■ **Work to be completed**: Using the records below, filter for lines that contain the string "acidity" and copy them out.

■ **Data section**:
^^^^

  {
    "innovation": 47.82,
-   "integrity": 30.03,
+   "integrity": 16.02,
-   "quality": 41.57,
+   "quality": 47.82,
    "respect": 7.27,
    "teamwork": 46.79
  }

^^^^

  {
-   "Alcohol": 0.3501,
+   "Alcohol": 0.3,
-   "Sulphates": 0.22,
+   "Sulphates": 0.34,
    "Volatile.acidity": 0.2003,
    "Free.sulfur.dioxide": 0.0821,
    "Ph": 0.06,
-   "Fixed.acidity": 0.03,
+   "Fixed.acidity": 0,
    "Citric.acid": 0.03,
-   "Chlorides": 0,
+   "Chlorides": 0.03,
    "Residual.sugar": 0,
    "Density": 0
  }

^^^^

■ **Answer to the problem**:
    "Volatile.acidity": 0.2003,
-   "Fixed.acidity": 0.03,
+   "Fixed.acidity": 0,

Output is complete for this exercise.